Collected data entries
########################################

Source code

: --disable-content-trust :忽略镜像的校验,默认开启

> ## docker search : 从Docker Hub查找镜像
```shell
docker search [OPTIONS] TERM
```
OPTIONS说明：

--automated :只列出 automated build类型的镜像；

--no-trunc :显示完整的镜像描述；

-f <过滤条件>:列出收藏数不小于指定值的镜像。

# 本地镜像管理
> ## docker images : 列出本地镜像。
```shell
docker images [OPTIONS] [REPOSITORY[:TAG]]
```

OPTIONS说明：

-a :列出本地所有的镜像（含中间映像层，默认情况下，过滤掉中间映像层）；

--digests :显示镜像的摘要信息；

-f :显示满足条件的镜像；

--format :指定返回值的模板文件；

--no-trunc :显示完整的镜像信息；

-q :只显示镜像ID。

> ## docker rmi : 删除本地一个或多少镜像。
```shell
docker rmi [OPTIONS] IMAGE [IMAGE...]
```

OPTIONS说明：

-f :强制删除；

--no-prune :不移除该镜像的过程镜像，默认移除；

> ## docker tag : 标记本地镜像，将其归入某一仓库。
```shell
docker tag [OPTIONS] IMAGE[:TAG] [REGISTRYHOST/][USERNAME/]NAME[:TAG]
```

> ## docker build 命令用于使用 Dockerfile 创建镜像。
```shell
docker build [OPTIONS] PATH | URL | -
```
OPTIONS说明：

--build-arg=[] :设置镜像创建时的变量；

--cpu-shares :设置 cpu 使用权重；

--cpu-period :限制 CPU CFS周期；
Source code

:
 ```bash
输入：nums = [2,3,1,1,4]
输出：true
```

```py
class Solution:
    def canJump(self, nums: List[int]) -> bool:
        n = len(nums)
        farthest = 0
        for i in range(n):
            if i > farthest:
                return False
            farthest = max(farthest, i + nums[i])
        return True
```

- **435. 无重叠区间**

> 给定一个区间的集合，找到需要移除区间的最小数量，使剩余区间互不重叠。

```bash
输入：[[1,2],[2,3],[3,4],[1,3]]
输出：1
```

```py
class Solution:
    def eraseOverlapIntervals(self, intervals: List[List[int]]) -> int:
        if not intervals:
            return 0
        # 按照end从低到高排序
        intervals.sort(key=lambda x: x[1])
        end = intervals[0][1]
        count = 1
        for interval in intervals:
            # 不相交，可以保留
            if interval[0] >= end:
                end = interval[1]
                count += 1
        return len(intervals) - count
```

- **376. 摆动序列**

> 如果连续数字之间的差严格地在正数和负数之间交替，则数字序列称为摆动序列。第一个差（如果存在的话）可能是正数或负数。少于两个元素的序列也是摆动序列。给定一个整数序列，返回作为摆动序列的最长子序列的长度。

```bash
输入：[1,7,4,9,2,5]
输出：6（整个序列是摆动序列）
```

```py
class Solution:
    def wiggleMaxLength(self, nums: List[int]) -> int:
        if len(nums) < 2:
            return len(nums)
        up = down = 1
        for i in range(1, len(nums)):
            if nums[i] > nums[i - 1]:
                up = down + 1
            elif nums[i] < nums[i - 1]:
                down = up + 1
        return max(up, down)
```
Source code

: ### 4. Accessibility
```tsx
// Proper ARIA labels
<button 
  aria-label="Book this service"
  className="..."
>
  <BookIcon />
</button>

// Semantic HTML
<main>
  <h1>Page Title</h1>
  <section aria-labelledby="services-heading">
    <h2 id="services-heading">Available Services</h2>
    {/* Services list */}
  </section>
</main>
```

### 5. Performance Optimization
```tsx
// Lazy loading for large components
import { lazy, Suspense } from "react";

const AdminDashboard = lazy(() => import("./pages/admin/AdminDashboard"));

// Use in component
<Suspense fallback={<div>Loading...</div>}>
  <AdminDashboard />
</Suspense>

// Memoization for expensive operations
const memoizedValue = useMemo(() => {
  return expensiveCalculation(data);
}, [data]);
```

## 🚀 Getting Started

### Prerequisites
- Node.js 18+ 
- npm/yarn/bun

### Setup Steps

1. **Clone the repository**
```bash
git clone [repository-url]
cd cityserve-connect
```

########################################

_Task prompt_: Wherever the word "import" appears in the entries above, copy that line.

_Exercise result_:
import { lazy, Suspense } from "react";
const AdminDashboard = lazy(() => import("./pages/admin/AdminDashboard"));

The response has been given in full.